Significant differences in proportionate morbidity were seen among the travel regions for 16 of the 21 syndrome categories. In particular, systemic febrile illness was found disproportionately among patients presenting to GeoSentinel sites after traveling to sub-Saharan Africa or Southeast Asia, and acute diarrhea among those presenting after traveling to south-central Asia.
Regional Morbidity According to Specific Diagnosis
Malaria was the most frequent cause of systemic febrile illness among travelers from every region. Travelers with dengue presented more frequently than malaria for every area except sub-Saharan Africa and Central America. Rickettsial infections, primarily tick-borne spotted fever, appeared almost exclusively among travelers returning from sub-Saharan Africa, and typhoid fever was a primary contributor to systemic febrile illness among travelers from south-central Asia.
For all regions except Southeast Asia, parasite-induced diarrhea was more common among ill-returned travelers than bacterial diarrhea. Insect bites were the most common cause of dermatologic problems, followed by cutaneous larva migrans, allergic reactions, and skin abscesses. Leishmaniasis was primarily found among patients who had traveled to South America or, to a lesser extent, Central America.
Rare or exotic diagnoses, such as Ebola virus disease, Japanese encephalitis, and yellow fever, did not occur among the 17,353 travelers whose data were analyzed in this study. However, some rare diagnoses occurred only once among travelers, such as Angiostrongylus cantonensis infestation and hantavirus infection.

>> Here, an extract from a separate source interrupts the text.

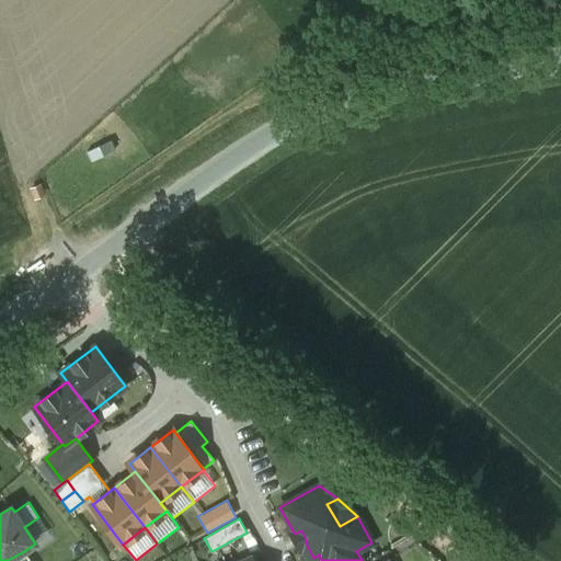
[(307,541),(301,530),(295,534),(292,528),(287,531),(299,552),(301,551),(307,560),(321,560),(319,554),(313,558),(306,542),(307,541)]
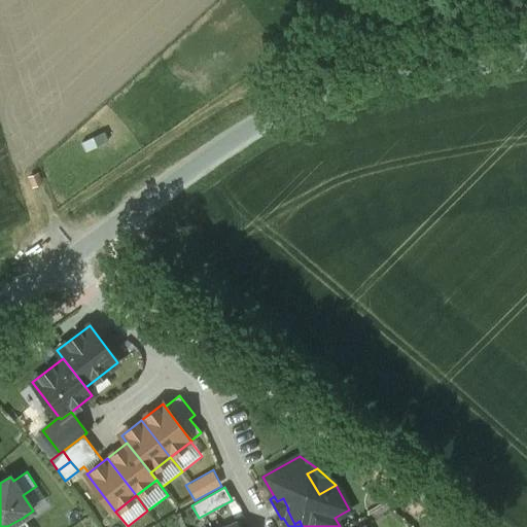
[(29,526),(23,518),(7,526),(29,526)]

Proportionate Morbidity According to Region
Travel destinations are associated with the probability of the diagnosis of certain diseases. These destination-specific differences can guide diagnostic approaches and empiric therapies. This information can be helpful for health providers in assessing the health risks faced by travelers to developing countries and guiding post-travel diagnosis and empiric treatment. It can also aid in prioritizing pretravel intervention strategies.